In mijn brief van 26 mei jongstleden5 heb ik het beleid ten aanzien van biobrandstoffen in de komende jaren uiteengezet om op een verantwoorde en duurzame manier aan de bijmengverplichting te voldoen.
De zorg over de mogelijke concurrentie van biobrandstoffen met voedsel moet serieus worden genomen.
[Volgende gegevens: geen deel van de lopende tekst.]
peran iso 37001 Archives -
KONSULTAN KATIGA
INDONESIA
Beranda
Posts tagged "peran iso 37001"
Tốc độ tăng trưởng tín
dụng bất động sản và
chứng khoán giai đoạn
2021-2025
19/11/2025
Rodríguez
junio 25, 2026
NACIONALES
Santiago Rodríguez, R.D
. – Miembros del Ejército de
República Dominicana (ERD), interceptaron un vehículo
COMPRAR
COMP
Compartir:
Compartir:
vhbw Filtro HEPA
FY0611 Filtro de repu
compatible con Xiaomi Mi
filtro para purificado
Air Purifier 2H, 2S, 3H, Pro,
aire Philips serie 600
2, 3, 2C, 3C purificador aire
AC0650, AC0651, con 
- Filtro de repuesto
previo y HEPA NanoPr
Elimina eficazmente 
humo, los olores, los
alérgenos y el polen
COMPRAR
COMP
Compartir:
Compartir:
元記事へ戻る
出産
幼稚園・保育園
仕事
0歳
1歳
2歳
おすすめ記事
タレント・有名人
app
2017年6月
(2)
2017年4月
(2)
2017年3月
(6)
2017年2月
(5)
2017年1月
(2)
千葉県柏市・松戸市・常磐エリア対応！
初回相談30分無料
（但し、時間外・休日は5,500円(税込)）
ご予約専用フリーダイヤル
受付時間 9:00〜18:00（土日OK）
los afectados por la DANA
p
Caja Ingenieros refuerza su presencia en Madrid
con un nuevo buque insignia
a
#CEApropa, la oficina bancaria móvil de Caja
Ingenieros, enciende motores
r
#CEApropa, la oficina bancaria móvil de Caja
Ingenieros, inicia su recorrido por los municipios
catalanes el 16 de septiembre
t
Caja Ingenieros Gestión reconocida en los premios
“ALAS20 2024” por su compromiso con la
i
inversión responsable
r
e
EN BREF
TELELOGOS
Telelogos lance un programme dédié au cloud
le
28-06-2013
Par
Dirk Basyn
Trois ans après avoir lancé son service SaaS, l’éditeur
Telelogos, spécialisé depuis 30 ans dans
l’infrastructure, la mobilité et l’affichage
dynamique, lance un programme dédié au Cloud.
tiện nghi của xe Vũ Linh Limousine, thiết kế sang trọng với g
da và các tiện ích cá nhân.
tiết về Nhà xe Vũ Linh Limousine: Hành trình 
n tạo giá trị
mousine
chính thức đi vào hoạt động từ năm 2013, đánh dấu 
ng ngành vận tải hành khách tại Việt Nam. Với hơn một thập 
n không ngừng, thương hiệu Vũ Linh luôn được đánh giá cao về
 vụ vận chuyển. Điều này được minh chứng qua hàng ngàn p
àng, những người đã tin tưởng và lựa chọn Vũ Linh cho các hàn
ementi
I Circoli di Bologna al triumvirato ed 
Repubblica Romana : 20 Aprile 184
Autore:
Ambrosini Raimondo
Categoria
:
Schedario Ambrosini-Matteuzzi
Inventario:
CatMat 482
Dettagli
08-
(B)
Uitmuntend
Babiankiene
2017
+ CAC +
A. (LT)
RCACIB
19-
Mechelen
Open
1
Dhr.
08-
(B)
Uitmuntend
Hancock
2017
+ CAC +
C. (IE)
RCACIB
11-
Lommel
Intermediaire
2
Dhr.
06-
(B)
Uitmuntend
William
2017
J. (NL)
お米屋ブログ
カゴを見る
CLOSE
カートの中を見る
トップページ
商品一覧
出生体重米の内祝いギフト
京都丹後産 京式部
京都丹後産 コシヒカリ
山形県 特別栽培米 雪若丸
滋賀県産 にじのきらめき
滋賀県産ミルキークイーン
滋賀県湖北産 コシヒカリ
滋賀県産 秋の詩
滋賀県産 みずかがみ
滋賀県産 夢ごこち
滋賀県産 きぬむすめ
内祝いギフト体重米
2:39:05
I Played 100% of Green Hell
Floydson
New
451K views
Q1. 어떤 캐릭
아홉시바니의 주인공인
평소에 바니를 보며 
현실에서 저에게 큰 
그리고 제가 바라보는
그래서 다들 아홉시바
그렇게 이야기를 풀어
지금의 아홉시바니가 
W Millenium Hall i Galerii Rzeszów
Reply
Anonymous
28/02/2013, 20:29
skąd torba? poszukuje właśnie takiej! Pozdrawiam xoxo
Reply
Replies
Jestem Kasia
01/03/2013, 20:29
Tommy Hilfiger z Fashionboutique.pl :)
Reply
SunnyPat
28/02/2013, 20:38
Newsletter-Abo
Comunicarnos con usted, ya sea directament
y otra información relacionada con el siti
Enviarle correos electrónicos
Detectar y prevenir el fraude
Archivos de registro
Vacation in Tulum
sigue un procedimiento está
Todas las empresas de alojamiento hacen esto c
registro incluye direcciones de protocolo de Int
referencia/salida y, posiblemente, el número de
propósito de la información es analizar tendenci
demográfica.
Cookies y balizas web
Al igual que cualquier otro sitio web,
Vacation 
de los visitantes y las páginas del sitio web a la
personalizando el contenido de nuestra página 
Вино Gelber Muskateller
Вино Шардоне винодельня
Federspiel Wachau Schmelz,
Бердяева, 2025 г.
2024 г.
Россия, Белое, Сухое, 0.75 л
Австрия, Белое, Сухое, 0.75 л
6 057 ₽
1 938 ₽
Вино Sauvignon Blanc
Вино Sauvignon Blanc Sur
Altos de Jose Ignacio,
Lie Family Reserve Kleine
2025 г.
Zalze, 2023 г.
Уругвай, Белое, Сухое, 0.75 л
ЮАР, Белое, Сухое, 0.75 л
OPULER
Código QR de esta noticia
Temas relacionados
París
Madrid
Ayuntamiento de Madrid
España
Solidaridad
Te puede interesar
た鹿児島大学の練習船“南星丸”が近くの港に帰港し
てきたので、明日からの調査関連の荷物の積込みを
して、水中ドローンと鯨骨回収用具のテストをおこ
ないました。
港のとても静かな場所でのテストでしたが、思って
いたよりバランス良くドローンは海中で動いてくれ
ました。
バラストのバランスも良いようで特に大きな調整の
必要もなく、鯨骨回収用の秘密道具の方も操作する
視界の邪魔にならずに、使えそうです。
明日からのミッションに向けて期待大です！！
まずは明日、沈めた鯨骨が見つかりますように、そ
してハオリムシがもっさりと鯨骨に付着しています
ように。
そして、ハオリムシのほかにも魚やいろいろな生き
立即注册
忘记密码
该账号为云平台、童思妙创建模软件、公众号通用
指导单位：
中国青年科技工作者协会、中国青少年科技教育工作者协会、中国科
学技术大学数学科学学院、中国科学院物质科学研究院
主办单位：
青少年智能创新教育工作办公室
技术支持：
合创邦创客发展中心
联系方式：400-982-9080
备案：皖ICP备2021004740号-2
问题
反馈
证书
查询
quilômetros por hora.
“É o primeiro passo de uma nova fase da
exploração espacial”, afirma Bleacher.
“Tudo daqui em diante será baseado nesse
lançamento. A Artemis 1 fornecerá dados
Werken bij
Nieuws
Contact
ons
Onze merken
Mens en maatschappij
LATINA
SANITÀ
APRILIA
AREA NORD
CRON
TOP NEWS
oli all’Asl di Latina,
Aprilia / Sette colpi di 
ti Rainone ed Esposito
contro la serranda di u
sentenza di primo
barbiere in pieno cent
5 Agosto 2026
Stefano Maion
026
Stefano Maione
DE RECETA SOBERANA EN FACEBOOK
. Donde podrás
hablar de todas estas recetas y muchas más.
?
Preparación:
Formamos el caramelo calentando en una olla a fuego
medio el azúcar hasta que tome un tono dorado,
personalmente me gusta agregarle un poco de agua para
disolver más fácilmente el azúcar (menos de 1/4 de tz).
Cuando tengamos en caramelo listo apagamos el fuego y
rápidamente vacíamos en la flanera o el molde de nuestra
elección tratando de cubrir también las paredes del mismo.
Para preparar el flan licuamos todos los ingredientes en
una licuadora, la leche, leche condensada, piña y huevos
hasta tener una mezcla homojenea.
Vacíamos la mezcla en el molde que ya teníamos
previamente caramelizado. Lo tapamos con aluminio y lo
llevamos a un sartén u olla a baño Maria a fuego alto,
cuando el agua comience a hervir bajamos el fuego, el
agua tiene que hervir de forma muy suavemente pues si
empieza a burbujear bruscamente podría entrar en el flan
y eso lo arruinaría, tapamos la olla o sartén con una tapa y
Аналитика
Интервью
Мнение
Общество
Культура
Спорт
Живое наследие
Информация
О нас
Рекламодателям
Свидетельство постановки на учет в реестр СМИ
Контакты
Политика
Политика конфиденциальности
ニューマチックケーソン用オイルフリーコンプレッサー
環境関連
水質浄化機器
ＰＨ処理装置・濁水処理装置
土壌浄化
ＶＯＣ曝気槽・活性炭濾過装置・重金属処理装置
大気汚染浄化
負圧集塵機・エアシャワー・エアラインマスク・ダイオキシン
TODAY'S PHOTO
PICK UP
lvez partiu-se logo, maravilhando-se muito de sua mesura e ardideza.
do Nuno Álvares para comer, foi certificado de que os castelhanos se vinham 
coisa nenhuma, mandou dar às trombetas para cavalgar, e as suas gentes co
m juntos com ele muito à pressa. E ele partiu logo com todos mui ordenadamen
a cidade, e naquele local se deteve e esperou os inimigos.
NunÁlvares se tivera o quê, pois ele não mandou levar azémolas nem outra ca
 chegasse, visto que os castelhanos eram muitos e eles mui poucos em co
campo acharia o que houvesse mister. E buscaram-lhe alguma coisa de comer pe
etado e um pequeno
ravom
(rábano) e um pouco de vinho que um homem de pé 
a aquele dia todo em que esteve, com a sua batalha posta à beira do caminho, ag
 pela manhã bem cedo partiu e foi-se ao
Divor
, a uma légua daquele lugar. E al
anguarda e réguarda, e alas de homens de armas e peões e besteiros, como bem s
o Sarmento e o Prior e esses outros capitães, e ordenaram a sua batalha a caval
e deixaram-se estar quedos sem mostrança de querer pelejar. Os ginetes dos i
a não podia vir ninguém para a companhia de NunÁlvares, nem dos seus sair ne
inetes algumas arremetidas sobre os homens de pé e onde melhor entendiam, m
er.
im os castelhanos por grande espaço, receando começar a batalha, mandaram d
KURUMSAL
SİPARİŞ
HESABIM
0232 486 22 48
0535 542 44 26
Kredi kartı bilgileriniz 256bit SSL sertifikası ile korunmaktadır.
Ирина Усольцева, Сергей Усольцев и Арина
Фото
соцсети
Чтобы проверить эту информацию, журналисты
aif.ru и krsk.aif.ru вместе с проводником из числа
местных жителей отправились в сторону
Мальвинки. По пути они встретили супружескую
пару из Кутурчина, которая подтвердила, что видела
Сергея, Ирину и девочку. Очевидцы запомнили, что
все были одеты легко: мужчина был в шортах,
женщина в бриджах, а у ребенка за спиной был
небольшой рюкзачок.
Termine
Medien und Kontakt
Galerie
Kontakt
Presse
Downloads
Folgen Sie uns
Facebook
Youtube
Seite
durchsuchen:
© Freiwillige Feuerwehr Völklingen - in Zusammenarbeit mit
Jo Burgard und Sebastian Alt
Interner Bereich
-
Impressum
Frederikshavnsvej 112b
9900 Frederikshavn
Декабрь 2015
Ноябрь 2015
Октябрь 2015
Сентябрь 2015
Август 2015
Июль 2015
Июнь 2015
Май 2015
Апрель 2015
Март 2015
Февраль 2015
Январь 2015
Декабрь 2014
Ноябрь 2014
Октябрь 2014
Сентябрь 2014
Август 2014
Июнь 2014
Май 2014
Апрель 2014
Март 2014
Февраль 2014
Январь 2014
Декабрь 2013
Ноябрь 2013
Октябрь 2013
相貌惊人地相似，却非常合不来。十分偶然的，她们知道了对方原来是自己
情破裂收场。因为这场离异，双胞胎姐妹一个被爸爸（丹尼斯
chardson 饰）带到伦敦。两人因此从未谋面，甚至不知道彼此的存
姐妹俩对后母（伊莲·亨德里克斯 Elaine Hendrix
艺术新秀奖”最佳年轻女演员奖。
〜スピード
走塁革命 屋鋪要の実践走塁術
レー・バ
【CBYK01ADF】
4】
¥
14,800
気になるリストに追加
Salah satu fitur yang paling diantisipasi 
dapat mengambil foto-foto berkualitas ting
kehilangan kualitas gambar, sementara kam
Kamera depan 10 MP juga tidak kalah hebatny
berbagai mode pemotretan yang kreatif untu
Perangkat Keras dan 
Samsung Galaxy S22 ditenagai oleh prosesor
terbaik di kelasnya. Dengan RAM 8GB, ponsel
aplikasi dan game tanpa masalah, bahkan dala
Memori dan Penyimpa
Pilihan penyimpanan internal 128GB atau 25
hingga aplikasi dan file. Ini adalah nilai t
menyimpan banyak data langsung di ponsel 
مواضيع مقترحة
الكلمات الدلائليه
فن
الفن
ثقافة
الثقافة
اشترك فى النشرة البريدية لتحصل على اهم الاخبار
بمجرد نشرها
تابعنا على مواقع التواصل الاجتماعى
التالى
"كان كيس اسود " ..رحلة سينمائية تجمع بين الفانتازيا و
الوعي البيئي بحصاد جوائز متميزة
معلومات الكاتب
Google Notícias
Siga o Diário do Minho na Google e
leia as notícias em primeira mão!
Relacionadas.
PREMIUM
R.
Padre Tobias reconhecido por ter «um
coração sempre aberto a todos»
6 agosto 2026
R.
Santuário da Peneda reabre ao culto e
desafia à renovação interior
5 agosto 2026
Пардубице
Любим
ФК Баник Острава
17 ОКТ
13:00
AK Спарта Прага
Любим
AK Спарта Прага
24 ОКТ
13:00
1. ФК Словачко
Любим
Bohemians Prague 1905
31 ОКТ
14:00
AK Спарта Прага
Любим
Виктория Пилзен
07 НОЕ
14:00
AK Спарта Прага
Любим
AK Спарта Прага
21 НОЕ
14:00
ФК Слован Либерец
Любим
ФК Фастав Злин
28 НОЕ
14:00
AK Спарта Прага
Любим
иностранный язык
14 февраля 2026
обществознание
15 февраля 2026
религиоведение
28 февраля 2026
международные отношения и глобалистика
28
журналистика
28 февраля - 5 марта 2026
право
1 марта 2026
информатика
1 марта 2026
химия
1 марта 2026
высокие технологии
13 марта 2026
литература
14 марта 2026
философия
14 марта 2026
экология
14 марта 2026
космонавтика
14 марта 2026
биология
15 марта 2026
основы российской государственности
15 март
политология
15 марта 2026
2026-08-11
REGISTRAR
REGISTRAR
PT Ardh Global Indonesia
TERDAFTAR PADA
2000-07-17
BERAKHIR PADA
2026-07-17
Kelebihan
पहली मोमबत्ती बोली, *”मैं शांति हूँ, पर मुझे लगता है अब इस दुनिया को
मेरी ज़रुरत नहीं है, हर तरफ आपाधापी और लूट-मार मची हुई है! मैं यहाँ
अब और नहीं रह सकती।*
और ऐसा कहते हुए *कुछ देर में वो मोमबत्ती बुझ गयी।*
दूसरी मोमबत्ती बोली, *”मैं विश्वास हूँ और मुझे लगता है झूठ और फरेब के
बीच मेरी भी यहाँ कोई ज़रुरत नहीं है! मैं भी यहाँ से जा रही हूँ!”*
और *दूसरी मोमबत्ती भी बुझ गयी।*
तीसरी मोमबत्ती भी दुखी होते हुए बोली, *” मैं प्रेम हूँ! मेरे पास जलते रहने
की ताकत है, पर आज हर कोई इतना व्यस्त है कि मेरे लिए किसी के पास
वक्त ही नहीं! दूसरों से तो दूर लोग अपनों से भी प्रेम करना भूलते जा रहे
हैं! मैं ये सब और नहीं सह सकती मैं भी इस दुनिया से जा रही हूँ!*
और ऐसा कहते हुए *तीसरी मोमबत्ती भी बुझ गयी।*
Op voorspraak van verschillende EU-landen, waaronder Nederland, is in de richtlijn hernieuwbare energie de verplichting opgenomen de Europese Commissie te rapporteren over een aantal sociale aspecten, waaronder de ontwikkeling van de voedselprijzen.
Daarnaast zal een voortgaande verhoging van de productiviteit per hectare, in combinatie met een groeiend aandeel 2e generatie biobrandstoffen en strenge duurzaamheidcriteria, helpen te voorkomen dat dit risico op concurrentie zich manifesteert. Hierbij is overigens van belang dat een veelheid aan factoren een rol speelt bij het vraagstuk van beschikbaarheid en betaalbaarheid van voedsel, zoals onder andere de omvang van de oogst, klimatologische omstandigheden, de energieprijzen in het algemeen, regionale beschikbaarheid en prijzen van voedsel en (bio)brandstoffen.